PIV experimental study on the phase change behavior of phase change material with partial filling of metal foam inside a cavity during melting

The present experimental research aims to address the transient phase change performance of phase change material (PCM) with partial filling of metal foam inside a cavity heated from one vertical side. n-octadecane is used as the PCM and copper metal foam is employed to enhance the thermal response of PCM. Four different porous configurations with non-porous filling (pure PCM), lower left porous filling, lower porous filling and left porous filling are designed. The velocity fields in the liquid PCM are measured with particle image velocimetry (PIV) technique, while the temperature fields within and outside the test cell are measured by thermocouples and infrared thermography technology, respectively. The liquid fraction and the solid-liquid interface shape are also reported. The experimental results reveal that four regimes exist in the melting process of PCM. The metal foam can enhance the thermal conduction in porous area but suppress the thermal convection in pure PCM area. The peak of phase change interface appears on the horizontal boundary between pure PCM and porous areas due to the permeability difference and thermal resistance.

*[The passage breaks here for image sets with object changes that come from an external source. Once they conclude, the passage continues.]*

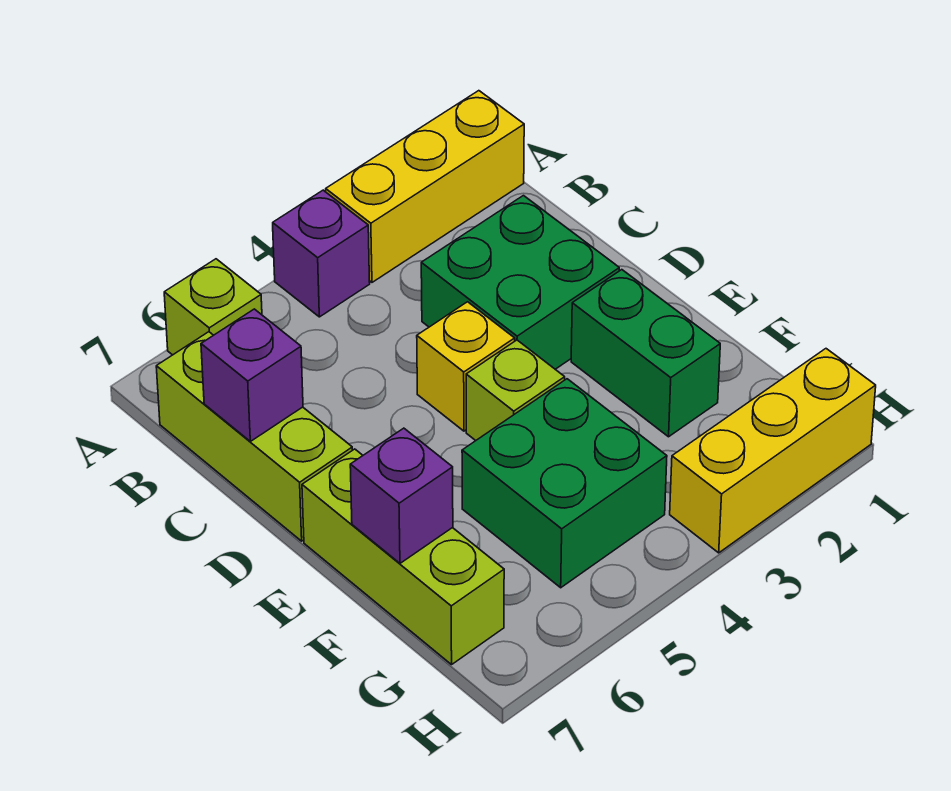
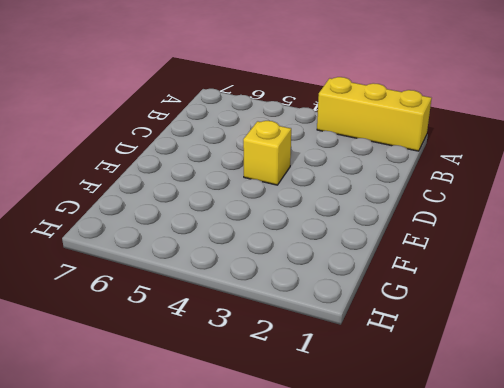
none -> purple brick A4 level 1
none -> lime brick A6 level 1
none -> lime brick B7:D7 level 1

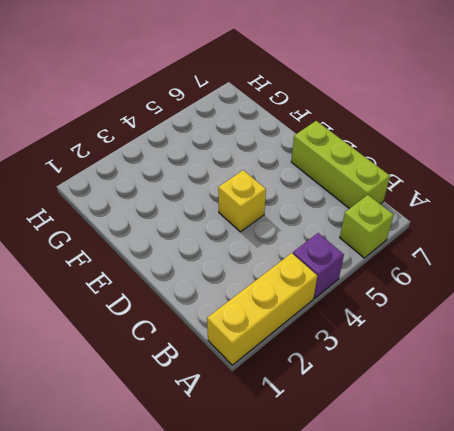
none -> green brick C2:D3 level 1
none -> green brick E2:F2 level 1
none -> lime brick E4 level 1

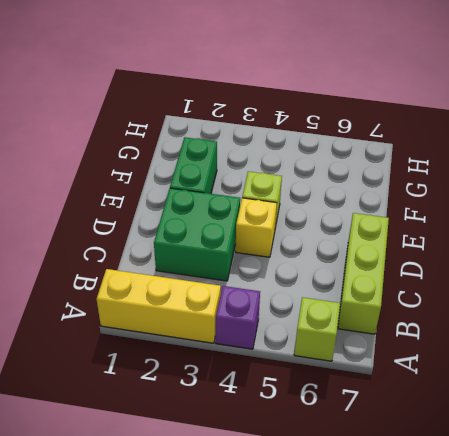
none -> lime brick E7:G7 level 1
none -> green brick F4:G5 level 1
none -> yellow brick H1:H3 level 1

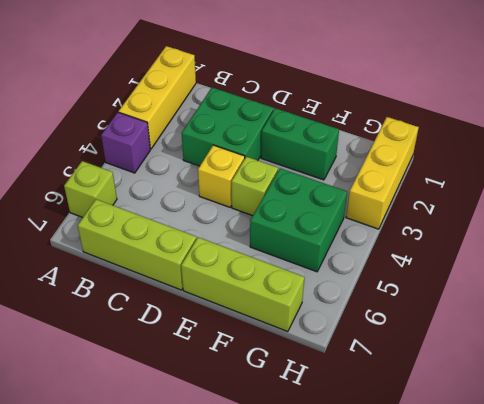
none -> purple brick C7 level 2
none -> purple brick F7 level 2

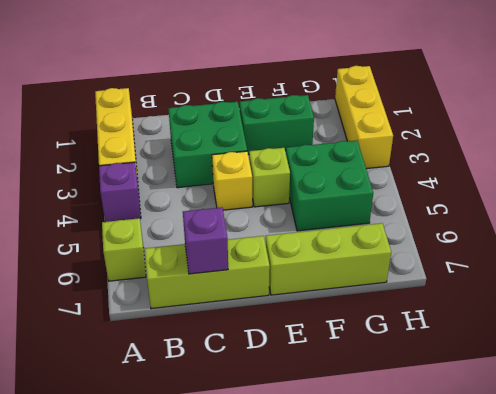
none -> purple brick F7 level 2

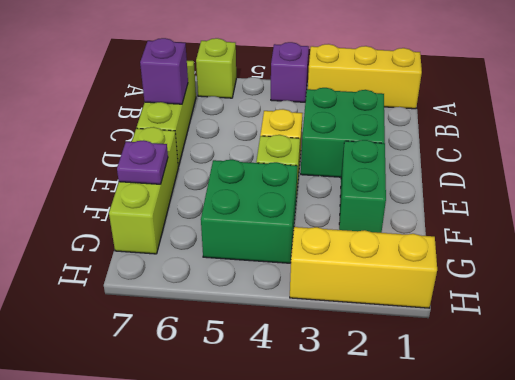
purple plate F7 level 2 -> purple brick F7 level 2

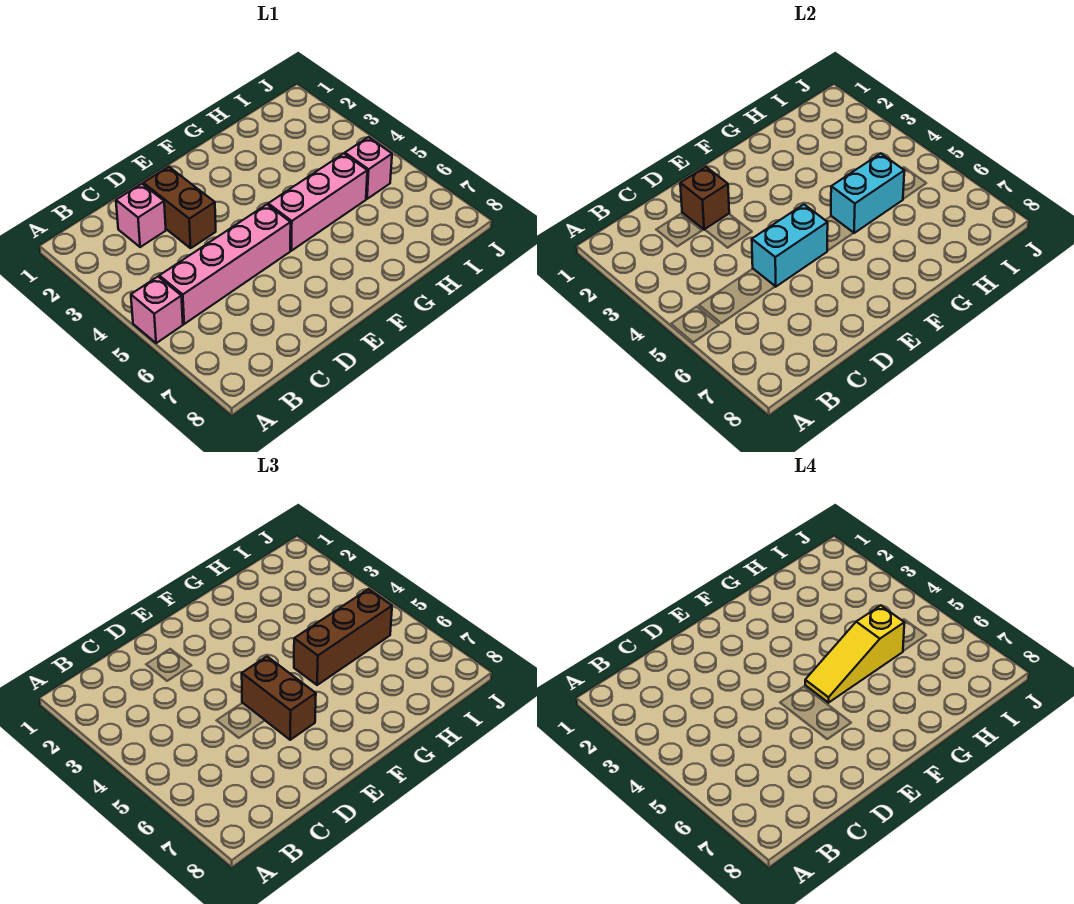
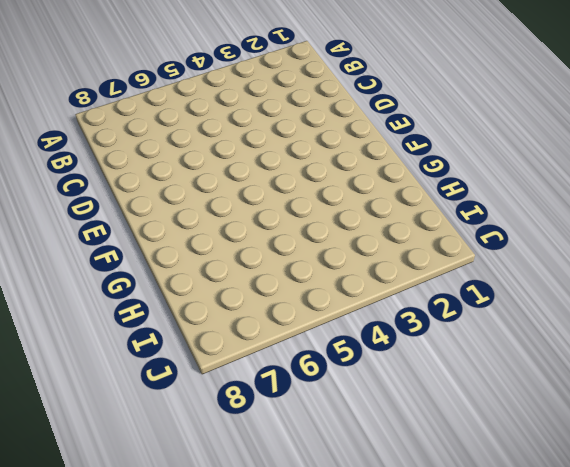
none -> pink brick A5 level 1
none -> pink brick B5:E5 level 1
none -> pink brick C2 level 1

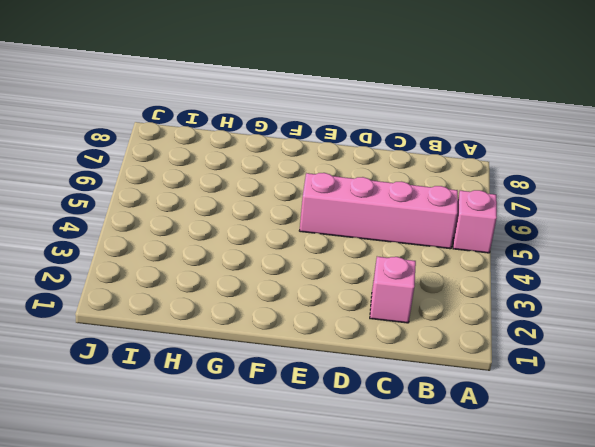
none -> brown brick D2:D3 level 1
none -> pink brick F5:H5 level 1
none -> pink brick I5 level 1

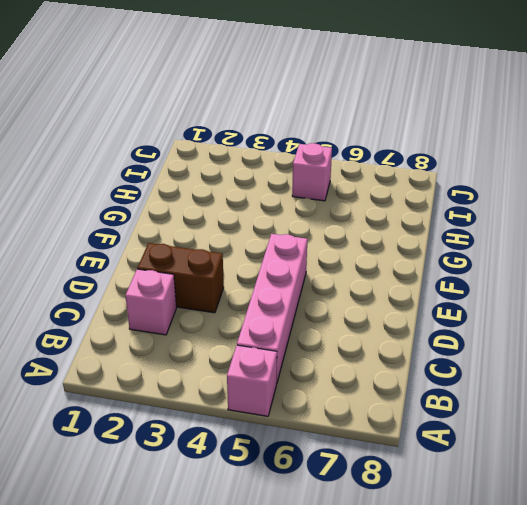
none -> pink brick F5:H5 level 1
none -> brown brick D2 level 2
none -> cyan brick D5:E5 level 2

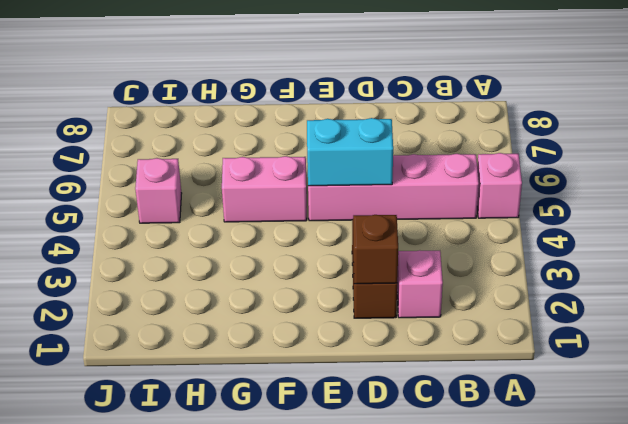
pink brick F5:G5 level 1 -> pink brick F5:H5 level 1
none -> cyan brick G5:H5 level 2
none -> brown brick E5:E6 level 3
none -> brown brick G5:I5 level 3

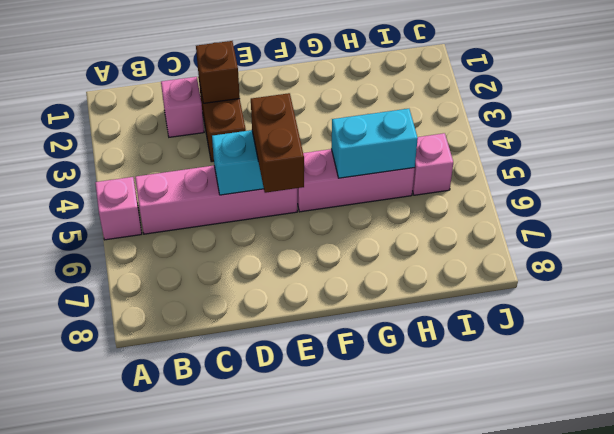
none -> brown brick G5:I5 level 3
none -> yellow slope F5:H5 level 4 top H

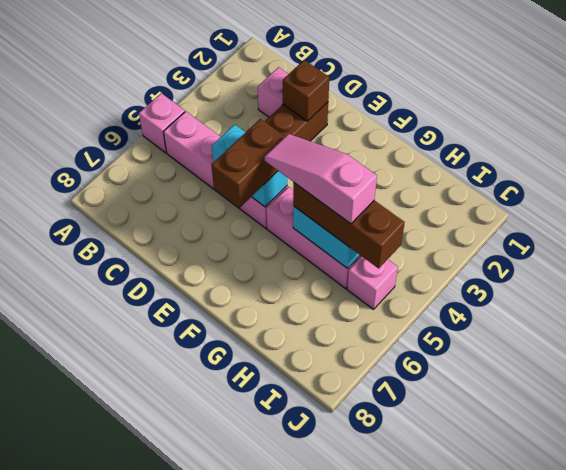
pink slope F5:H5 level 4 top H -> yellow slope F5:H5 level 4 top H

Additionally, it is found that the lower porous filling can effectively accelerate the melting in ‘shrinking solid’ regime because of metal foam participation in the whole melting process, hence this configuration finishes melting firstly. The lower porous filling should be chosen as the optimum porous filling strategy with higher thermal performance in terms of the total melting time and local Nusselt number. The detailed visualization melting evolvement results can be helpful to validate numerical model and make the optimal partial filling strategy of porous media in the applications of latent heat thermal energy storage (LHTES).